Outside, the rock-wall pieces of earth drifted lazily in the sky.
The phone spun beside the car like a tiny satellite.
Inside, Cole sat alone in the driver's seat, trying to convince his brain this was still the same world he'd woken up in yesterday.
It wasn't.
It felt like he had teleported into one of his horror novels.
Only… he really wished he'd teleported into a harem novel instead.
But that was the least of his worries.
For the first time since everything started, an actual question formed in his mind—something other than another "what the fuck."
How the fuck do I cross that… whatever they call it?
A Fault, I'm guessing.
He leaned back, exhaling through his balaclava. Then he reached into his cargo pocket and pulled out his little green Rite-in-the-Rain notebook. He flipped it open to the first page. The thing was waterproof, came with a special pen, could survive rain, mud, hell—probably a nuke.
He'd owned it for over a year.
Never wrote a single word in it.
He was supposed to take notes during drill.
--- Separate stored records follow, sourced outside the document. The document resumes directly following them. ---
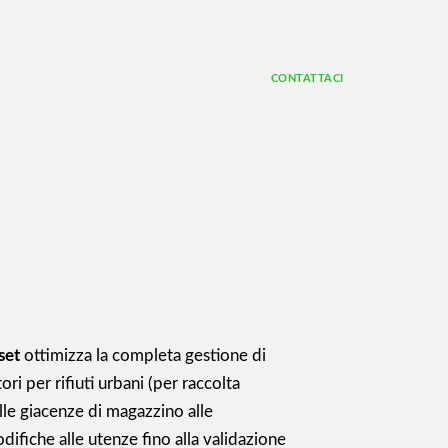
CONTATTACI
set
ottimizza la completa gestione di
ori per rifiuti urbani (per raccolta
alle giacenze di magazzino alle
difiche alle utenze fino alla validazione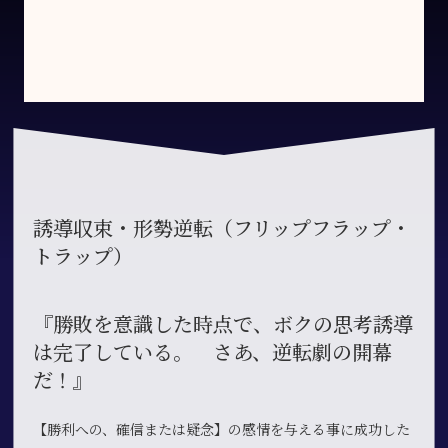
誘導収束・形勢逆転（フリップフラップ・
トラップ）
『勝敗を意識した時点で、ボクの思考誘導
は完了している。 さあ、逆転劇の開幕
だ！』
【勝利への、確信または疑念】の感情を与える事に成功した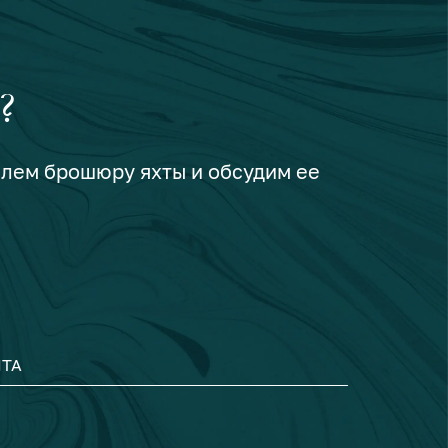
?
шлем брошюру яхты и обсудим ее
ТА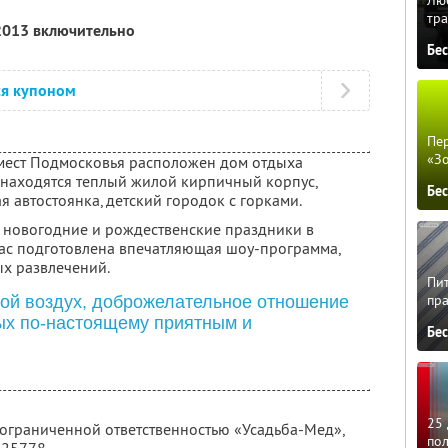
тра
 2013 включительно
Бе
ся купоном
Пер
«З
 мест Подмосковья расположен дом отдыха
находятся теплый жилой кирпичный корпус,
Бе
я автостоянка, детский городок с горками.
ь новогодние и рождественские праздники в
вас подготовлена впечатляющая шоу-программа,
х развлечений.
Пит
пра
ой воздух, доброжелательное отношение
ых по-настоящему приятным и
Бе
25 
 ограниченной ответственностью «Усадьба-Мед»,
по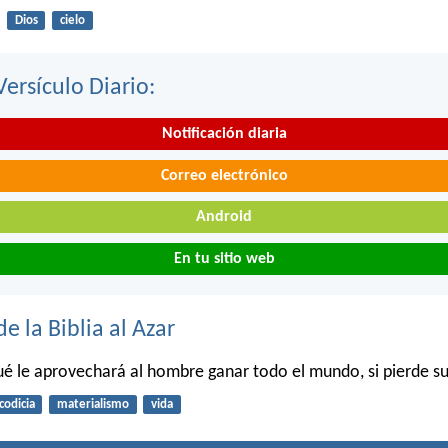
Dios
cielo
Versículo Diario:
Notificación diaria
Correo electrónico
Android
En tu sitio web
de la Biblia al Azar
é le aprovechará al hombre ganar todo el mundo, si pierde s
codicia
materialismo
vida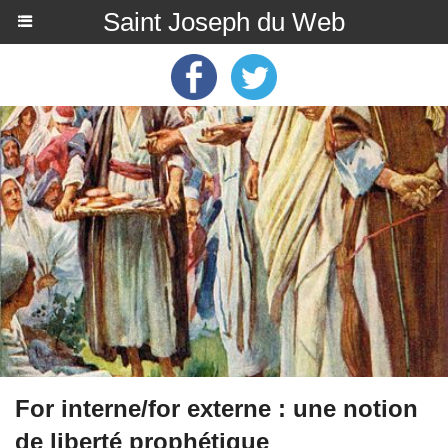
Saint Joseph du Web
For interne/for externe : une notion
de liberté prophétique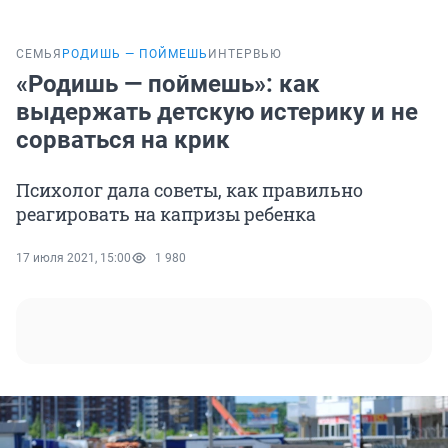
СЕМЬЯ
РОДИШЬ — ПОЙМЕШЬ
ИНТЕРВЬЮ
«Родишь — поймешь»: как
выдержать детскую истерику и не
сорваться на крик
Психолог дала советы, как правильно
реагировать на капризы ребенка
17 июля 2021, 15:00
1 980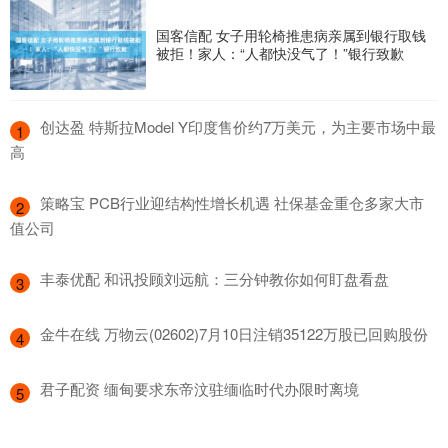
国客信配 女子用轮椅推患病亲属到银行取钱
被拒！家人：“人都快没气了！”银行致歉
​创达盈 特斯拉Model Y印度售价约7万美元，为主要市场中最
1
高
​策略宝 PCB行业迎结构性增长机遇 社保基金重仓多家大市
2
值公司
​丰泰优配 和讯投顾刘远航：三分钟教你如何盯盘看盘
3
​金牛在线 万物云(02602)7月10日注销35122万股已回购股份
4
​君子配资 缅甸要求东帝汶驻缅临时代办限时离境
5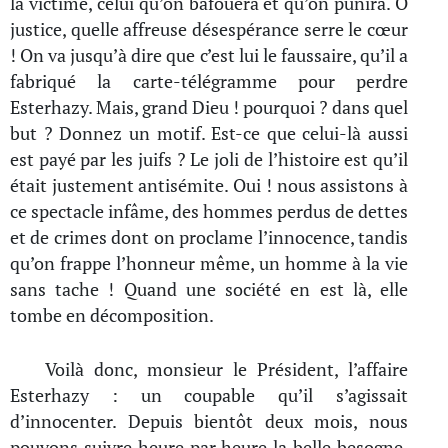
la victime, celui qu’on bafouera et qu’on punira. Ô
justice, quelle affreuse désespérance serre le cœur
! On va jusqu’à dire que c’est lui le faussaire, qu’il a
fabriqué la carte-télégramme pour perdre
Esterhazy. Mais, grand Dieu ! pourquoi ? dans quel
but ? Donnez un motif. Est-ce que celui-là aussi
est payé par les juifs ? Le joli de l’histoire est qu’il
était justement antisémite. Oui ! nous assistons à
ce spectacle infâme, des hommes perdus de dettes
et de crimes dont on proclame l’innocence, tandis
qu’on frappe l’honneur même, un homme à la vie
sans tache ! Quand une société en est là, elle
tombe en décomposition.
Voilà donc, monsieur le Président, l’affaire
Esterhazy : un coupable qu’il s’agissait
d’innocenter. Depuis bientôt deux mois, nous
pouvons suivre heure par heure la belle besogne.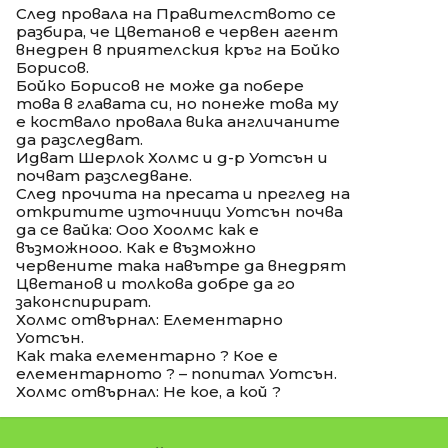
След провала на Правителството се
разбира, че Цветанов е червен агент
внедрен в приятелския кръг на Бойко
Борисов.
Бойко Борисов не може да побере
това в главата си, но понеже това му
е коствало провала вика англичаните
да разследват.
Идват Шерлок Холмс и д-р Уотсън и
почват разследване.
След прочита на пресата и преглед на
откритите източници Уотсън почва
да се вайка: Ооо Хоолмс как е
възможнооо. Как е възможно
червените така навътре да внедрят
Цветанов и толкова добре да го
законспирират.
Холмс отвърнал: Елементарно
Уотсън.
Как така елементарно ? Кое е
елементарното ? – попитал Уотсън.
Холмс отвърнал: Не кое, а кой ?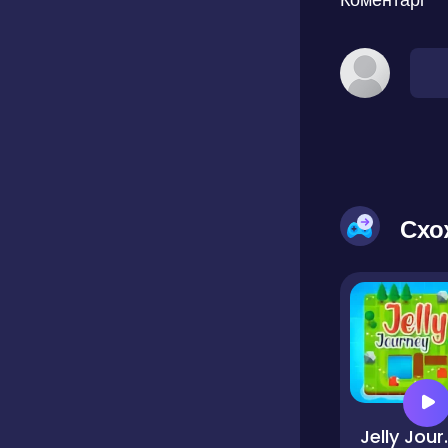
Схо
Jell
Instructions. Procedures. Army stuff. But he never cared enough to try.
Now, though… now something in him clicked.
For the first time in his life, Cole felt almost interested.
Interested in this new world.
Interested in what was happening.
Interested because he finally had something that wasn't boring, wasn't routine, wasn't work or rules or laws being shoved down his throat.
He leaned back in the seat, staring up at the car's roof, letting rain patter lightly against his window.
And he let out a sigh—a strange one.
Almost relieved.
As if, deep down, he had always wanted something like this to happen.
Chaos.
Freedom.
A world where everything he hated didn't matter anymore.
No work.
No managers yelling at him.
No deadlines.
No expectations.
And probably…
no government anymore, either.
He stared at the torn earth ahead of him and whispered to himself:
"Okay. Fine. New world. Let's see what the hell you've got for me."